Lang2 abstract external entity

Language is also a countable noun in English, as in ‘the English language’ or ‘the Chinese language’. There are discrete entities called ‘English’ and ‘Chinese’, codified in the rules of a grammar book and the entries of a dictionary and sometimes controlled through an institution such as the French Academy. Often this sense refers to a prestige ‘standard’ variety of the language spoken by a minority of people and jealously guarded against dialectal forms and historical shift, as witness the perpetual defence of standard English against the barbarians in books such as Truss (2003). Chiefly this standard is seen as the written language rather than the spoken; the exception is the question of accent, usually defined in terms of the status speakers of a class and regional variety of the language such as British Received Pronunciation (RP) rather than Geordie or Parisian French rather than Geneva French.

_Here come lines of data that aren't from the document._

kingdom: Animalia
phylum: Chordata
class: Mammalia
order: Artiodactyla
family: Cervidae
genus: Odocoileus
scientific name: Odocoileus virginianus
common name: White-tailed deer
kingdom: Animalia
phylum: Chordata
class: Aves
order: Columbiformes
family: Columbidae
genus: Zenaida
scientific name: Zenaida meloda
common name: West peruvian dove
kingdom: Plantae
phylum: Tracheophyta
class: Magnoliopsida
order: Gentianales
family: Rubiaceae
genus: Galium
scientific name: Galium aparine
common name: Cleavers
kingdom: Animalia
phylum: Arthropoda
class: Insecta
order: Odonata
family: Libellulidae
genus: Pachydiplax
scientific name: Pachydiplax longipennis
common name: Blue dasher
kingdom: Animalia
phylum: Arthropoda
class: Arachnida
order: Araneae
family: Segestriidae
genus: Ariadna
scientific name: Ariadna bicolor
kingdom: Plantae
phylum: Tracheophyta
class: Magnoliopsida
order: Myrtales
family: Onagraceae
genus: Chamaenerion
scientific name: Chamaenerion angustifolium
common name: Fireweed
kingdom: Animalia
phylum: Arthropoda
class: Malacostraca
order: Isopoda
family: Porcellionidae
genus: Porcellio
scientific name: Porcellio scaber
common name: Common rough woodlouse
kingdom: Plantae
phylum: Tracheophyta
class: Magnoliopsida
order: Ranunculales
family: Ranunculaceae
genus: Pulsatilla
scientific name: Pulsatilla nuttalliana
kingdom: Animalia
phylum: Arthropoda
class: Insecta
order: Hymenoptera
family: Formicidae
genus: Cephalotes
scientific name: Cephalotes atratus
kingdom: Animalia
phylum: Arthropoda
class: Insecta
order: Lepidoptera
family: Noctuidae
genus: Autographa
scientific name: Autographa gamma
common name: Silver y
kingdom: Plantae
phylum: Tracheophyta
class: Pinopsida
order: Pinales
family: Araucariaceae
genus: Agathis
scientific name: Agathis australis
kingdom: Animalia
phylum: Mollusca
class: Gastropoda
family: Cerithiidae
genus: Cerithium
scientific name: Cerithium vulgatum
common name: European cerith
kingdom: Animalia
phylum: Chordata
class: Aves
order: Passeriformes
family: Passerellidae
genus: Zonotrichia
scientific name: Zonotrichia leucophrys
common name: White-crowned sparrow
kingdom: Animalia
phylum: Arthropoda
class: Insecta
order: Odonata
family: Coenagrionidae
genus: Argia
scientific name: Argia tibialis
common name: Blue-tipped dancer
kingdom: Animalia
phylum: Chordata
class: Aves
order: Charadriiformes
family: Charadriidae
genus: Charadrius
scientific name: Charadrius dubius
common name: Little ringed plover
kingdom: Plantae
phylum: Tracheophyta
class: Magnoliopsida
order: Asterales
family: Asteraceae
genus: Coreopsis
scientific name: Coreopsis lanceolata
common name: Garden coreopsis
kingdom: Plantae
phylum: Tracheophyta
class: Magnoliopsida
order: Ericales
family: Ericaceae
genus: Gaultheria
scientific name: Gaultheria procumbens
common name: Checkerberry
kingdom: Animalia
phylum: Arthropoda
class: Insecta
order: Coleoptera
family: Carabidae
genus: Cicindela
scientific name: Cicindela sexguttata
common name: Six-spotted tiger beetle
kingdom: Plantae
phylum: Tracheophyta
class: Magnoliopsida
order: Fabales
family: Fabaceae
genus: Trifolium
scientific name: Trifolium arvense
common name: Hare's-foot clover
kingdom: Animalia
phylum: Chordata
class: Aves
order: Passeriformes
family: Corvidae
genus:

English in this sense is no concern of the person in the street but belongs to the cultivated elite living in the capital city of an ex-colonial power. Yet no single person actually knows a language in this sense – the Oxford English Dictionary has some 650 thousand entries of which no speaker of English knows more than a fraction. While the institutional object of language bears some relationship to what people know it is more like that between the ideal model of driving laid down in the UK Highway Code and an individual’s behaviour driving to work in the morning. In some ways Lang2 represents the maximum that a speaker of a standard variety of a language could know, rather than the small amount that any actual individual knows or the variations in any individual’s speech due to age, region, class and all the other sociolinguistic variables.